6Non era un religioso chiuso nel suo ambiente caritativo, anzi, con i suoi speciali amici, spesso lo si vedeva in manifestazioni di religiosità esterne, tanto da essere definite di tipo “folcloristico”, come girare per le strade cittadine su una vecchia ‘Uno’ bianca, con sul tetto ben fissata, una statua della Madonna di Fatima, alla ricerca di un fratello più sventurato; come le ore di preghiera trascorse in ginocchio in Piazza del Duomo a Milano, durante la prima Guerra del Golfo; la costruzione all’ingresso di Casa Betania a Seveso, di una cappella di cristallo, come quella costruita a Fatima per le apparizioni della Vergine, della quale diceva: “Senza il suo aiuto, non avrei saputo combinare niente”.

Ai suoi giovani volontari, insegnava il difficile Vangelo della strada, quello che si vive fra i derelitti; i figli più amati da Dio, come fratel Ettore li chiamava; perché egli era convinto che ogni uomo, anche se povero, sporco e malvestito, aveva una sua dignità e doveva essere rispettato; anche il più povero era una creatura del suo Dio e questo stesso Dio vuole mostrare a loro il suo amore per mezzo di noi.
Superò infinite difficoltà, incomprensioni, maltrattamenti e, con il tempo, divenne il simbolo di una vera e difficile solidarietà dei nostri tormentati, consumistici, indifferenti tempi.
Fratel Ettore Boschini, morì il 20 agosto 2004 a 76 anni, nella clinica camilliana “San Pio X” a Milano; in quel fine estate la città rimase scossa per la perdita di quel testimone ‘scomodo’ dell’amore di Dio; in effetti tutti lo conoscevano e qualcuno lo definiva un matto, ma la notizia arrecò ai milanesi un vuoto terribile; fratel Ettore era infatti un uomo, un religioso, difficile da capire in questi tempi di diffuso egoismo, ma necessario ed efficace a far risvegliare le coscienze di quanti lo conoscevano.

Durante i funerali, il Superiore Generale dei Camilliani, padre Frank Monks, disse: “Lui, come diceva san Camillo, aveva capito bene che i poveri non hanno bisogno di una predica sull’amore di Dio, ma piuttosto sperimentare questo amore per mezzo della nostra assistenza, fatta con “più cuore nelle mani”.

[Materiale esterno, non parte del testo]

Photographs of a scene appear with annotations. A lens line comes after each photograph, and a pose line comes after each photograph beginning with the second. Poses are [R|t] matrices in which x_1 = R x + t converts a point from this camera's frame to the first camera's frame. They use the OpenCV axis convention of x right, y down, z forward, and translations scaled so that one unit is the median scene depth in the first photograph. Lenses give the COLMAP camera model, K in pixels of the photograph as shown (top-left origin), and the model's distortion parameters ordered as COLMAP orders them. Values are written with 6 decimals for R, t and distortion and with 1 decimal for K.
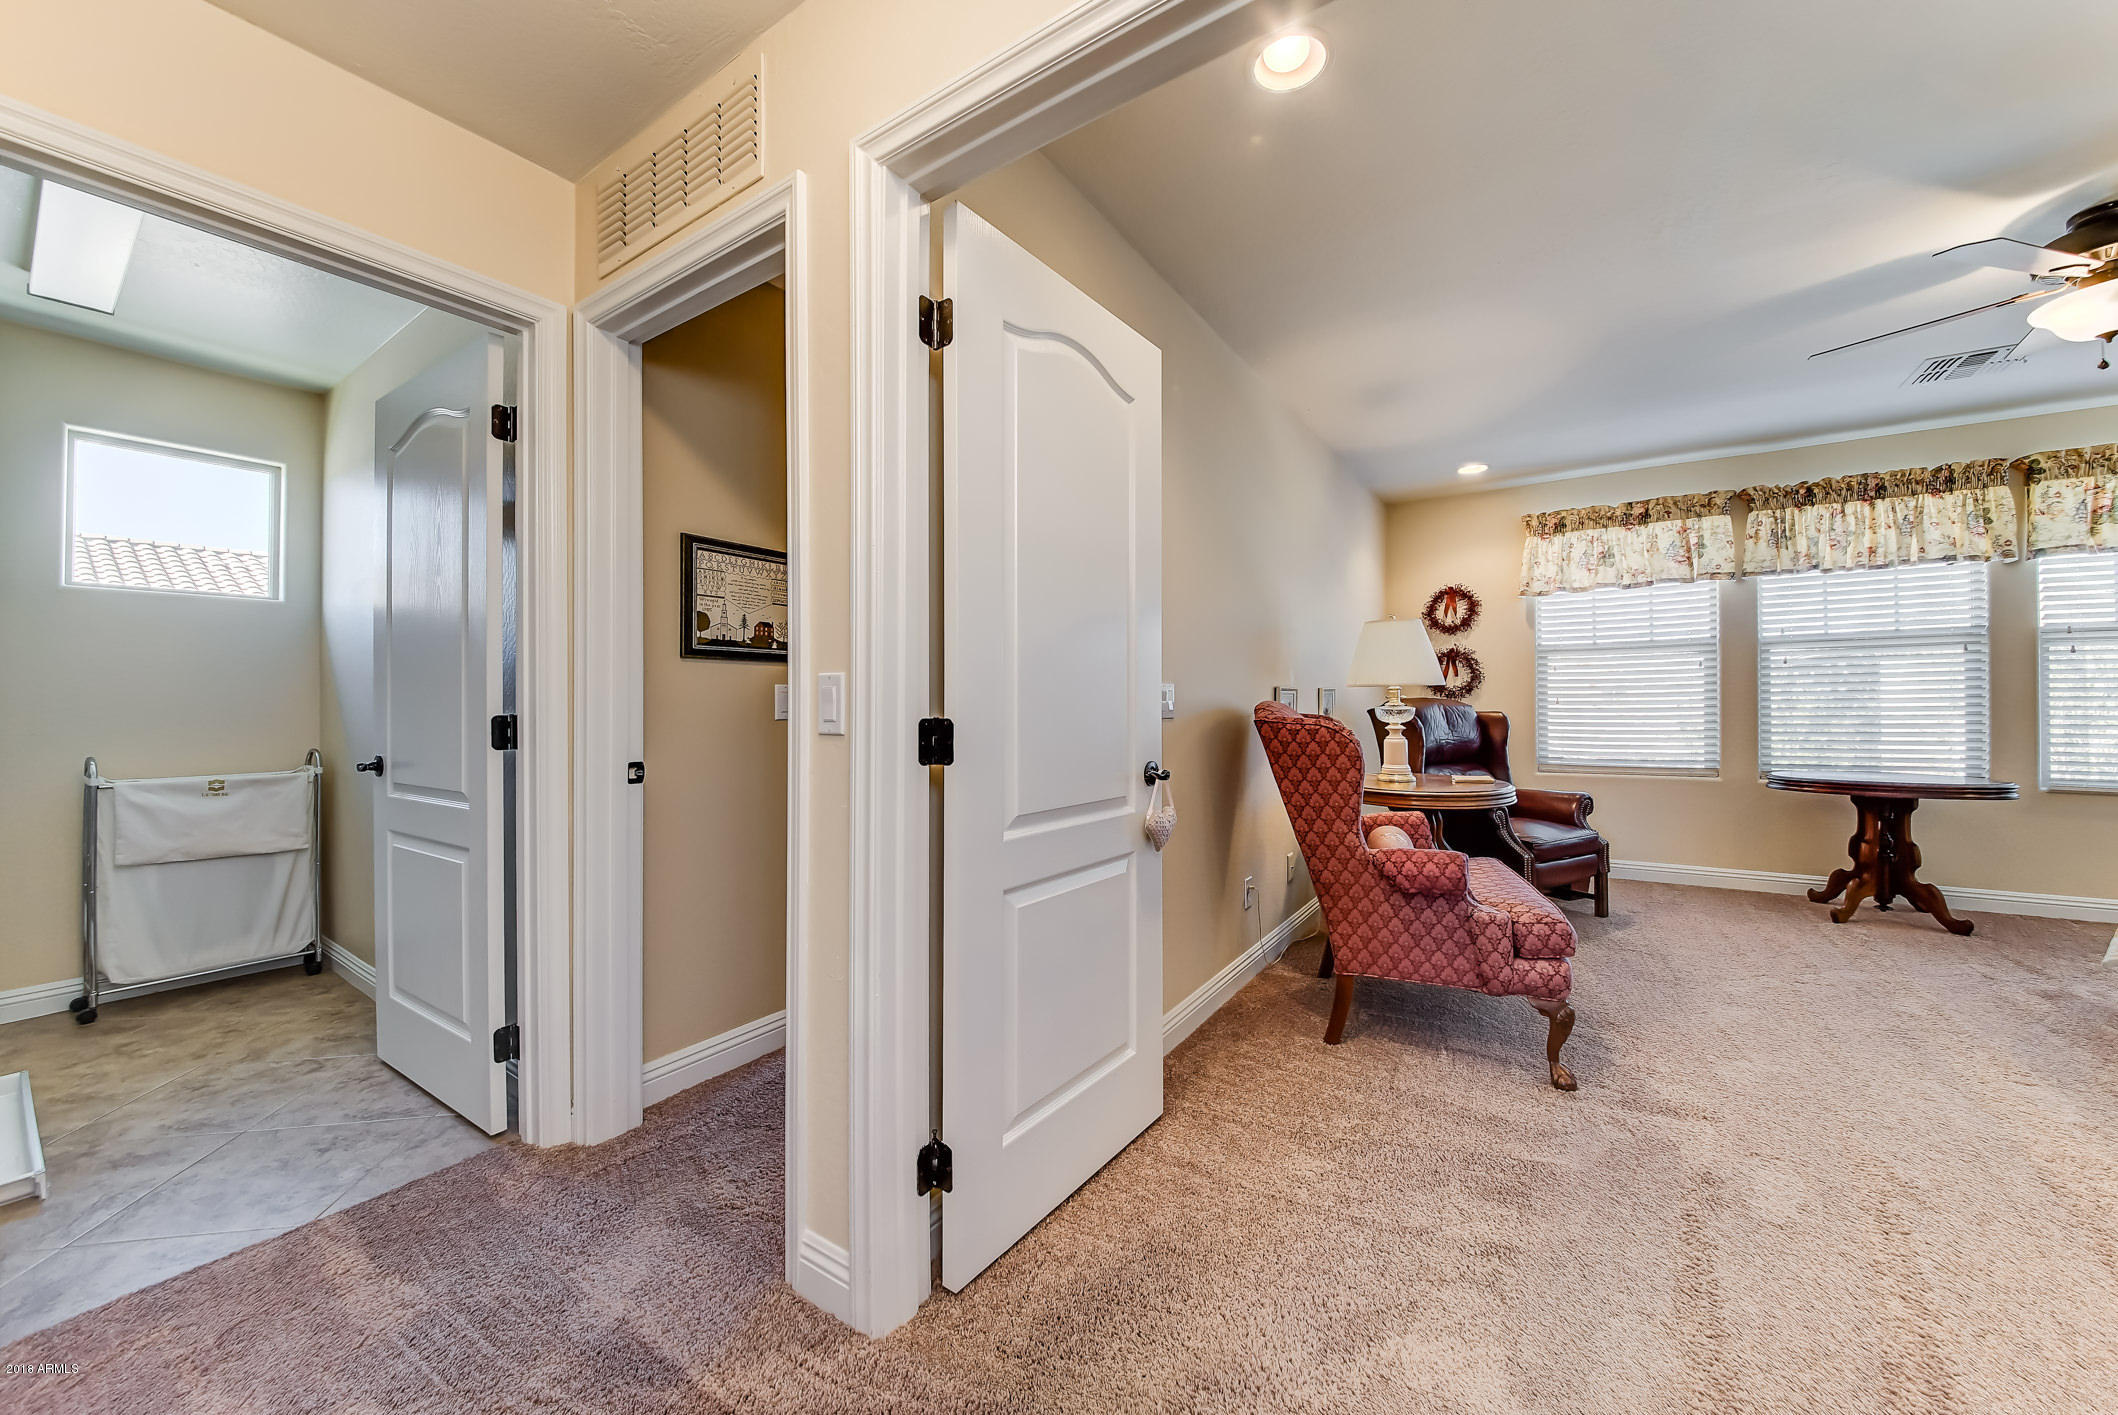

La sua salma riposa nella Cappella della “Casa Betania” a Seveso; nella stessa Cappella riposa anche uno dei suoi giovani volontari e collaboratori dei primi anni, prematuramente scomparso a 34 anni, il Servo di Dio Sabatino Jefuniello (Sarno, (Salerno), 19-12-1947 – Milano, 30-8-1982), la cui Causa di Beatificazione, introdotta nel 1996 a Milano per iniziativa dei Padri Camilliani, ha ricevuto il nulla osta della Santa Sede il 14 dicembre 2002.